### Instruction
Return only the lines from the start of the records through the line that contains "out just before Christmas.", inclusive; leave out all pictures.

### Records for this task
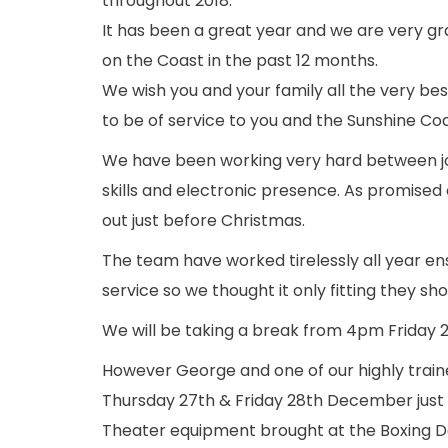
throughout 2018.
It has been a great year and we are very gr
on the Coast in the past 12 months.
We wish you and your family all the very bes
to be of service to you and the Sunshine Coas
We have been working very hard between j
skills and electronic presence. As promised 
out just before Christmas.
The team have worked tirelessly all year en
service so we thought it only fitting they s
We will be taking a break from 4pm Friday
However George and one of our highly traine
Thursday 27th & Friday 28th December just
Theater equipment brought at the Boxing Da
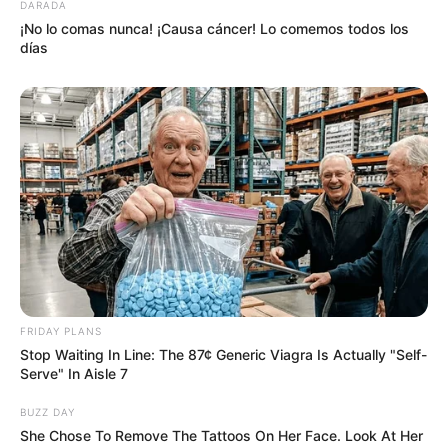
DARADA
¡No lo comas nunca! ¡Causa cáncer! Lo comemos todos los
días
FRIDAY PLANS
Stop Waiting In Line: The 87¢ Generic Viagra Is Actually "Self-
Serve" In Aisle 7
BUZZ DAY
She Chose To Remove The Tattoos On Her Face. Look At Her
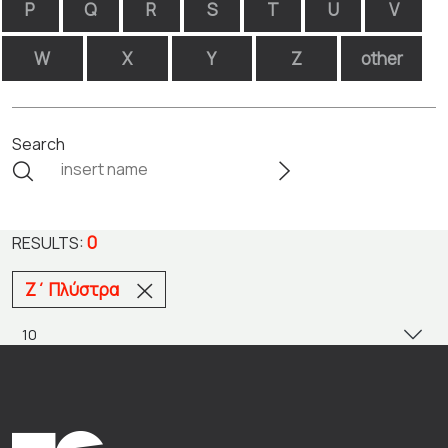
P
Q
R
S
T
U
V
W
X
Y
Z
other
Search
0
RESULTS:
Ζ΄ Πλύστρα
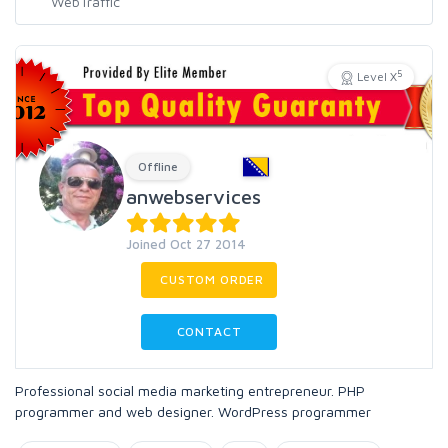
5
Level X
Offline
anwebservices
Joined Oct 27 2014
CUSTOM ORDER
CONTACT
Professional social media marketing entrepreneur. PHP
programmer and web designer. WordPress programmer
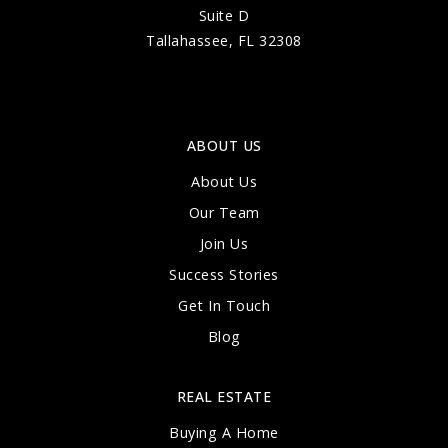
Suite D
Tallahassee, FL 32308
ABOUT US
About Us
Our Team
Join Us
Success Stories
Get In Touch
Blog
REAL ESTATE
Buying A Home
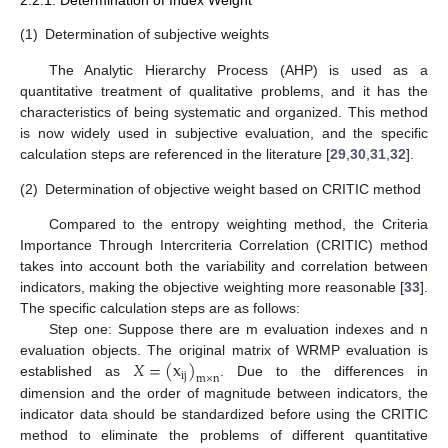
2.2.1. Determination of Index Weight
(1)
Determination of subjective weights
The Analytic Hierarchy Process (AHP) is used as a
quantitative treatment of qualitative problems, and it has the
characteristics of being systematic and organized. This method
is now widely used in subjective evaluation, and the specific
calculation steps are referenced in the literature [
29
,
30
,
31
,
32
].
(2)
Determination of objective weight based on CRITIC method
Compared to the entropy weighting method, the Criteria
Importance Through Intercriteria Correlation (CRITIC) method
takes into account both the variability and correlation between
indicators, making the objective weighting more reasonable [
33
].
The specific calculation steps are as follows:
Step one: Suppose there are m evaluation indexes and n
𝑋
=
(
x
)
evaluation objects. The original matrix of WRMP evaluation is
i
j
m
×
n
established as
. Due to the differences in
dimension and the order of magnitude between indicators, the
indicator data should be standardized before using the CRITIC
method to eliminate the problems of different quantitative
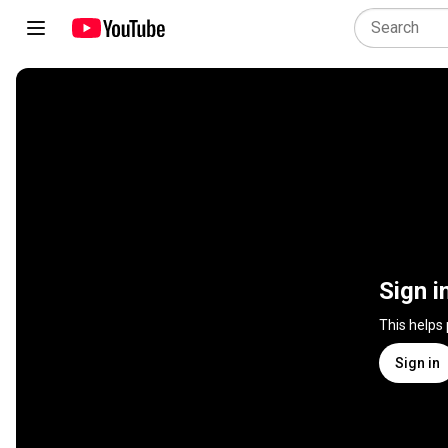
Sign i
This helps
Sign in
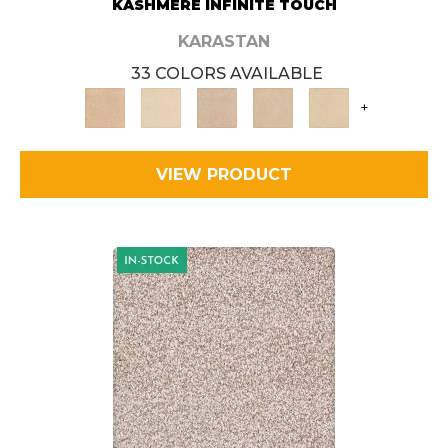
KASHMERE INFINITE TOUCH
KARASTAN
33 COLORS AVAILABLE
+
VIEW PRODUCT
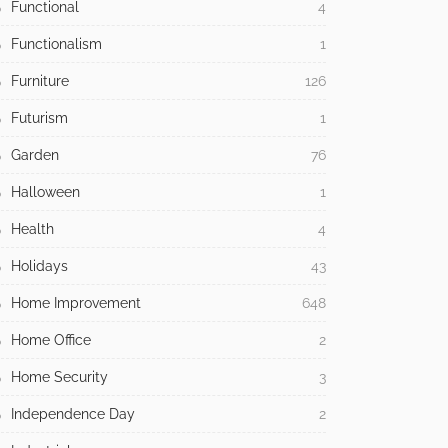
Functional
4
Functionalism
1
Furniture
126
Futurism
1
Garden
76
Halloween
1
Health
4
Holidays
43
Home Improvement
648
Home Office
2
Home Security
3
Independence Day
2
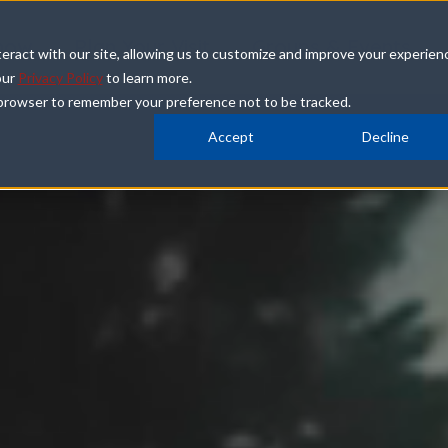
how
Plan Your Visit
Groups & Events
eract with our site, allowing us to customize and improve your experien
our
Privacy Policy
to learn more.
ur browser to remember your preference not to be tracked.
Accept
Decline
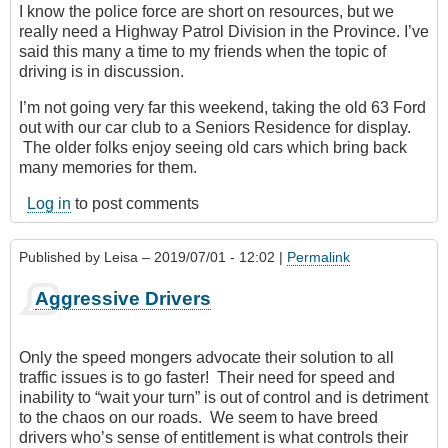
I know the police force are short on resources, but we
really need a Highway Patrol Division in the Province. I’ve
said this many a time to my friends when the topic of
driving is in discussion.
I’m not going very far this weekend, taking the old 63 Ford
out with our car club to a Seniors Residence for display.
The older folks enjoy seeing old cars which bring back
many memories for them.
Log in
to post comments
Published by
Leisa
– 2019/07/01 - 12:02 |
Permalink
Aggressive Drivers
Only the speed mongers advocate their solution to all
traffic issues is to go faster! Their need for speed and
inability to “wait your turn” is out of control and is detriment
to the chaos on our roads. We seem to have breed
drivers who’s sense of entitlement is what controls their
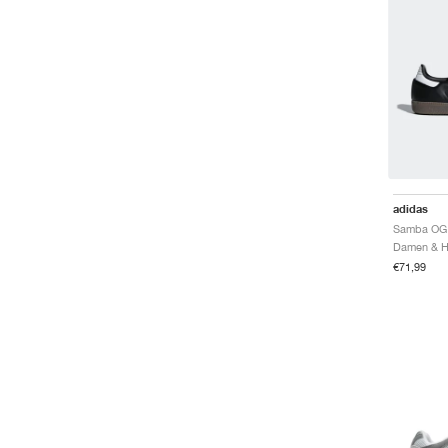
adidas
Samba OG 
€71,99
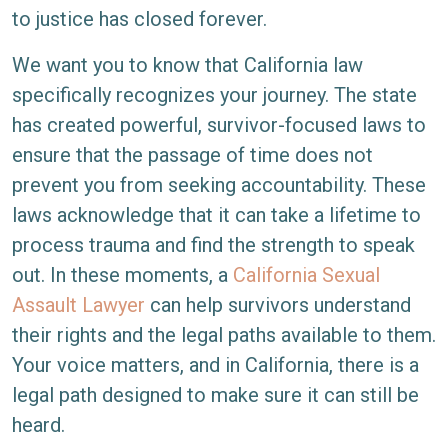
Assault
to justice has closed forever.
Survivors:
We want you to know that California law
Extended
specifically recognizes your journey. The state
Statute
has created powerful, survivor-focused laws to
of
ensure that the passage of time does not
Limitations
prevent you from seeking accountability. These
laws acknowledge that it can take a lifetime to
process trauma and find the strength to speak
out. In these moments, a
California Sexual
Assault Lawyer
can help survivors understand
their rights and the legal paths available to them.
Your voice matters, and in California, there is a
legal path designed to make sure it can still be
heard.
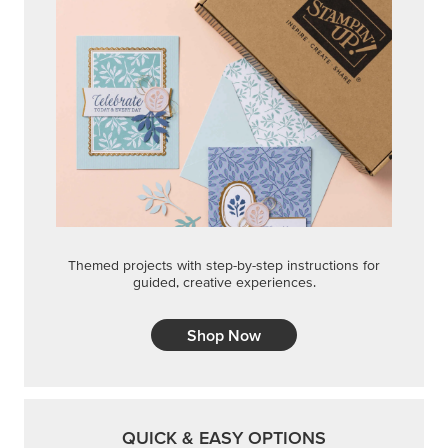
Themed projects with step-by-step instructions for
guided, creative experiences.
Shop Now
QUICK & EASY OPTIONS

### Output below
throughout 2018.
It has been a great year and we are very gr
on the Coast in the past 12 months.
We wish you and your family all the very bes
to be of service to you and the Sunshine Coas
We have been working very hard between j
skills and electronic presence. As promised 
out just before Christmas.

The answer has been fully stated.